- **EXERCISE**:
In the chat excerpt about programming languages, what kind of language is the py-gurklang project?

- **PAGE EXTRACT**:
┄┄┄┄┄┄
I really like the way julia handles its type system and balances FP + imperitive paradigms

swift imp
#

Man. Fucking multiple dispatch looks enticing

#

Like it just seems so clean, even if its a bit more verbose

grave jolt
#

you mean, pattern matching?

unkempt rock
#

multidispatch is seductive for sure, it makes a ton of sense once you use it.

#

it runs fast as hell too

swift imp
#

No I mean multiple dispatching

#

Where you write multiple functions, all same name, indicating the type of each argument and the language picks the appropriate one at run time

grave jolt
#

ah

#

the typeclasses mechanism?

flat gazelle
#

haskell doesn't have multiple dispatch, it would not do well with the type system

unkempt rock
#

its pretty glorious

unkempt rock
swift imp
#

Python has a multiple dispatch library, and it has singledispatch built into functools?

unkempt rock
#

haskell does have algebraic types and a lot of other fancy stuff though

flat gazelle
#

it is really neat in Julia, true

grave jolt
unkempt rock
swift imp
#

Yeah, you get the organizational part but not the speed

unkempt rock
flat gazelle
#

to be fair, most statically typed languages do have multiple dispatch, C++, Raku, Nim, Java, Haxe...

grave jolt
unkempt rock
#

C++ is pretty awesome though, I wish I knew some of the more modern stuff

swift imp
#

thanks

unkempt rock
grave jolt
#

This project: https://github.com/gurkult/py-gurklang (on which mostly I and lakmatiol are working on) uses functional ideas to some extent, but uses a more imperative core for the main tight loop

#

It's a... functional stack-based language

unkempt rock
#

interesting

#

yea for python you don't wanna fuss with FP loop controls anyways

#

there's no TCO I don't think in python lol

grave jolt
#

no, there isn't

unkempt rock
#

but yea having the choice between FP and Imperitive has proven to be really powerful

grave jolt
#

and then run it in a while loop

#

but that's weird

grave jolt
unkempt rock
grave jolt
# unkempt rock how are you doing it?
┄┄┄┄┄┄
[Body and hand keypoint data]

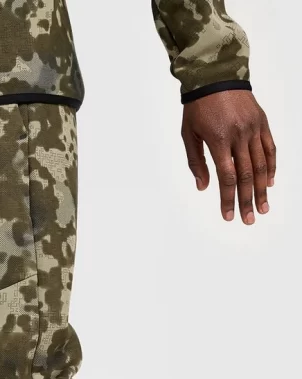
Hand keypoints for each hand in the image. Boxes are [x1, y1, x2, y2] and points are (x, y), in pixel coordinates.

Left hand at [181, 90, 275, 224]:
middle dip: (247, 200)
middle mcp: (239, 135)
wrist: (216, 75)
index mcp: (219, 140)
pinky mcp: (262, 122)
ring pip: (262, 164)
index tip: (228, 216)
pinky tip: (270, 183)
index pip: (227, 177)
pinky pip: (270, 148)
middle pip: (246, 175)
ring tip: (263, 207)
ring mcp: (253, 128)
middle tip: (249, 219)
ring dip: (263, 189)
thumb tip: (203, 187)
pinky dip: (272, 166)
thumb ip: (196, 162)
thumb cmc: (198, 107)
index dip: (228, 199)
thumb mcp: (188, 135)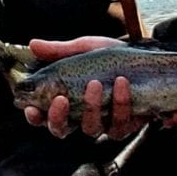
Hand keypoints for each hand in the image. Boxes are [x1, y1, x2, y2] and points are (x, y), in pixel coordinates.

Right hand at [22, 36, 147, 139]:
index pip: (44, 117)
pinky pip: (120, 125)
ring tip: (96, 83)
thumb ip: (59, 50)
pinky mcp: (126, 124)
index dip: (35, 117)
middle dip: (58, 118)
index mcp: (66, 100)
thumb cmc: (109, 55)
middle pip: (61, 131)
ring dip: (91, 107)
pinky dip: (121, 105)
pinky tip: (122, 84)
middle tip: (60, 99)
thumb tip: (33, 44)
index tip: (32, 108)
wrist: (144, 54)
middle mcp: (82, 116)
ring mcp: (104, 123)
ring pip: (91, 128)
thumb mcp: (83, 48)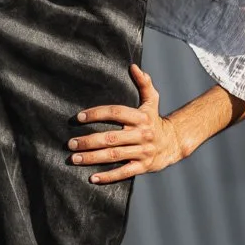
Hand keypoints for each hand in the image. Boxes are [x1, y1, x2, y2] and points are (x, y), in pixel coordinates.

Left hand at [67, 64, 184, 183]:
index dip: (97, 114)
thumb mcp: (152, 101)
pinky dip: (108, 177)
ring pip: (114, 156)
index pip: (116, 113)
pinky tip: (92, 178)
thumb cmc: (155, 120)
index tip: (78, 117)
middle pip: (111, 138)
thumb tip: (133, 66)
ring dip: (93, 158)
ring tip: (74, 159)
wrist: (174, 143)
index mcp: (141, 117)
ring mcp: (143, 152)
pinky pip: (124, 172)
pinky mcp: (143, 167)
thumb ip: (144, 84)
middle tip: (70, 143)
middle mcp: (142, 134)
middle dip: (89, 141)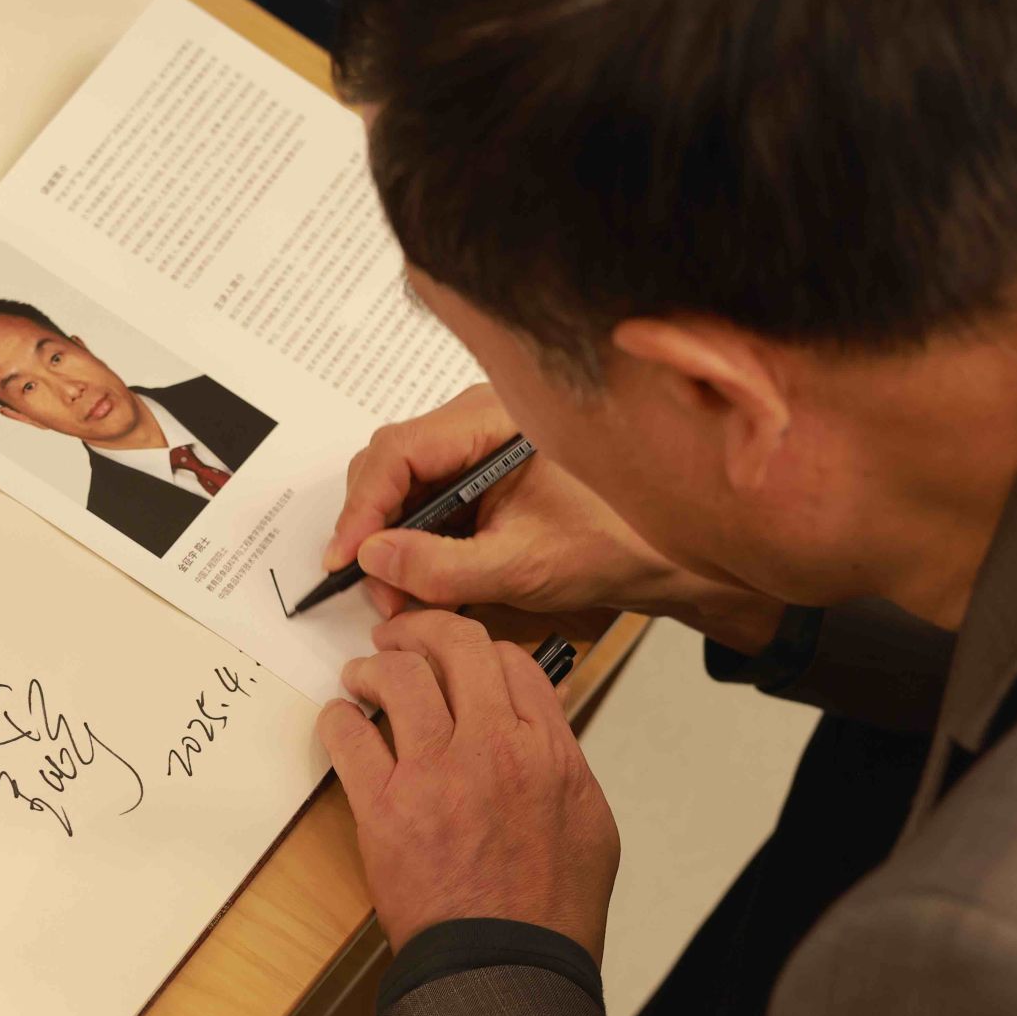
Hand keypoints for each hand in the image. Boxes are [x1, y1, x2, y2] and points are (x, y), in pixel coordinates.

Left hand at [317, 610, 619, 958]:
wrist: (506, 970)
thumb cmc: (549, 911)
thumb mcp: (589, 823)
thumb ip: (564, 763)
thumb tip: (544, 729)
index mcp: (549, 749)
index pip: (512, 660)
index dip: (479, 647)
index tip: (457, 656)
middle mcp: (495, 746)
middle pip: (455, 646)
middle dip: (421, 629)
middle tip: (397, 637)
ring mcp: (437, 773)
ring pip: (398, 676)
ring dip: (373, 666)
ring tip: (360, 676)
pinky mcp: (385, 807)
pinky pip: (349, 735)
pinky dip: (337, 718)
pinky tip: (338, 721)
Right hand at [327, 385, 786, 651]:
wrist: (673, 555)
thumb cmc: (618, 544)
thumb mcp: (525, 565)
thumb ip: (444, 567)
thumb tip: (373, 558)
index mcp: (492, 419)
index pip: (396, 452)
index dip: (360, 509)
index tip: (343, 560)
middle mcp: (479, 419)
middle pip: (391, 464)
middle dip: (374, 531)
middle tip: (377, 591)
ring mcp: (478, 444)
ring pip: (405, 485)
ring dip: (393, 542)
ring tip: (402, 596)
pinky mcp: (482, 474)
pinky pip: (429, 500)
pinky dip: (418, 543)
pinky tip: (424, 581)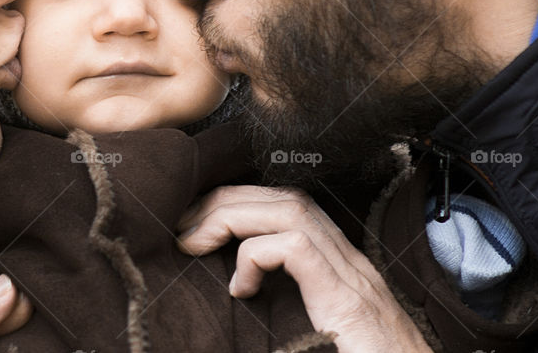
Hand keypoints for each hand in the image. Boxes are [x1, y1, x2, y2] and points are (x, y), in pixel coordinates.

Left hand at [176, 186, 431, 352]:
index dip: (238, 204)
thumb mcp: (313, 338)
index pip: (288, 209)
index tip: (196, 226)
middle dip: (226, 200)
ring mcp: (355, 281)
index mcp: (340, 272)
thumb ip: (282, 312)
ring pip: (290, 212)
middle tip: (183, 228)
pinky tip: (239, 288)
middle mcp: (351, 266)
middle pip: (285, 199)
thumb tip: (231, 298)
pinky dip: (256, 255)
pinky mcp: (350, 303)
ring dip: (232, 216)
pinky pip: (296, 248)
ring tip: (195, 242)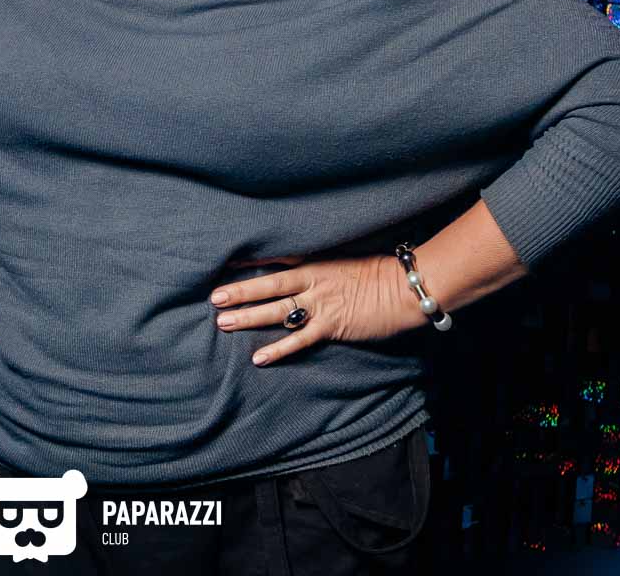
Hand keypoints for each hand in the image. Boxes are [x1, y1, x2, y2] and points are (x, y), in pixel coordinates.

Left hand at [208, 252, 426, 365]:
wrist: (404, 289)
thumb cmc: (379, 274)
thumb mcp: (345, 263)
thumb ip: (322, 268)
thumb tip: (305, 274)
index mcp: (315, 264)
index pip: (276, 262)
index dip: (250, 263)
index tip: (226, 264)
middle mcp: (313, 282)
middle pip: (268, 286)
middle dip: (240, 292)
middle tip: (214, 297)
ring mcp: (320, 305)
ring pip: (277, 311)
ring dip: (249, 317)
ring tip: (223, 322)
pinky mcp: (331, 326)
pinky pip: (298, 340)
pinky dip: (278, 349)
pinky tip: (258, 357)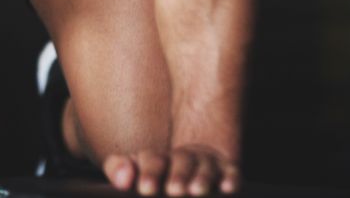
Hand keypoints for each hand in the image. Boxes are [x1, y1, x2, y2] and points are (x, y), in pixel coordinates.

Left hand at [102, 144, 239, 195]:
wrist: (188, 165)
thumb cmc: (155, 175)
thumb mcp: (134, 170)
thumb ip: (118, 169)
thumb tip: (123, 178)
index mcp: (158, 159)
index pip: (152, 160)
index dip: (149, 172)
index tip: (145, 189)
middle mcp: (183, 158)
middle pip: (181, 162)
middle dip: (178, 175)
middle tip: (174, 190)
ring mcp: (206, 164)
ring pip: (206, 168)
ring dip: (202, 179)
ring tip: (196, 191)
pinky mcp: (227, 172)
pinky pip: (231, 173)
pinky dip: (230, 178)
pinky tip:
┄┄┄┄┄┄
- **TASK RESPONSE**:
A functional stack-based language.